Enviada em 10/11/2018

Após os atentados do Onze de Setembro nos Estados Unidos, foi instaurado pelo então presidente George Bush o Ato Patriota, documento que normatiza o rastreamento de informações pessoais nos meios de comunicação, em especial na internet, sob o pretexto de prevenir atentados semelhantes. Esse documento foi o precedente para a coleta e o armazenamento cada vez maior de dados pessoais não só pelo governo, mas por multinacionais da comunicação como o Google e o Facebook.

Muitas vezes, tais dados são filtrados para refinar desde anúncios publicitários até resultados de pesquisas exibidos ao internauta de acordo com seu perfil. Termos de uso e de privacidade são, em geral, desnecessariamente longos e se utilizam de excessivo jargão legal, dificultando a sua compreensão e dissuadindo sua própria leitura, não sabendo o usuário, portanto, quais de suas informações são armazenadas, como são filtradas e para que propósito.

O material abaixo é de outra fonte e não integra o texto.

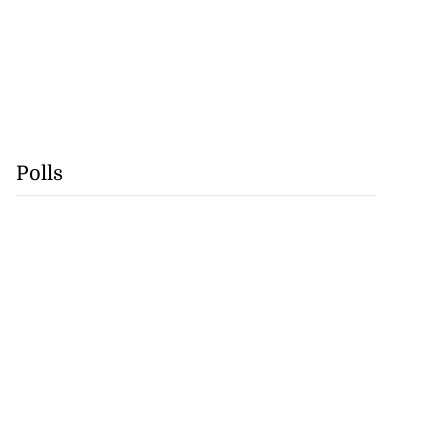
Polls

Desse modo, com a opacidade e a falta de regulamentação desse processo, torna-se fácil para as gigantes da internet exibirem aos seus usuários apenas o que lhes convém. Apesar da filtração de dados possuir usos ingênuos, como a personalização de anúncios publicitários, também permite que essas redes exibam aos seus usuários apenas conteúdo que estas desejam que seja visualizado.

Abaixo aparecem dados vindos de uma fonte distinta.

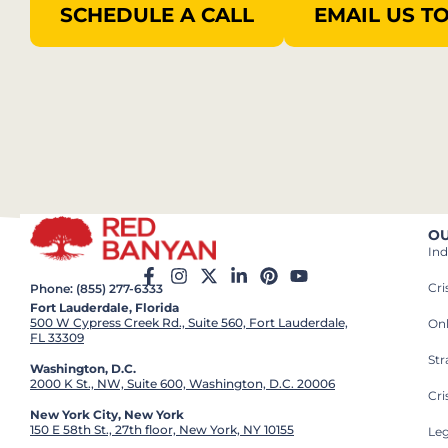
SCHEDULE A CALL
EMAIL US T
OU
Ind
Cr
Phone: (855) 277-6333
Fort Lauderdale, Florida
500 W Cypress Creek Rd., Suite 560, Fort Lauderdale,
On
FL 33309
St
Washington, D.C.
2000 K St., NW, Suite 600, Washington, D.C. 20006
Cri
New York City, New York
150 E 58th St., 27th floor, New York, NY 10155
Leg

Com tudo isso em mente, é perigoso deixar que essas empresas moldem a interpretação da realidade de milhões como bem entendem, visto seu poder de formação de opinião. Cabe à sociedade civil pressionar estas empresas por maior transparência sobre o uso dos seus dados, e também aos governos nacionais incorporarem esse debate em suas pautas políticas e criar mecanismos legislativos para proteger os dados e a opinião da sua população.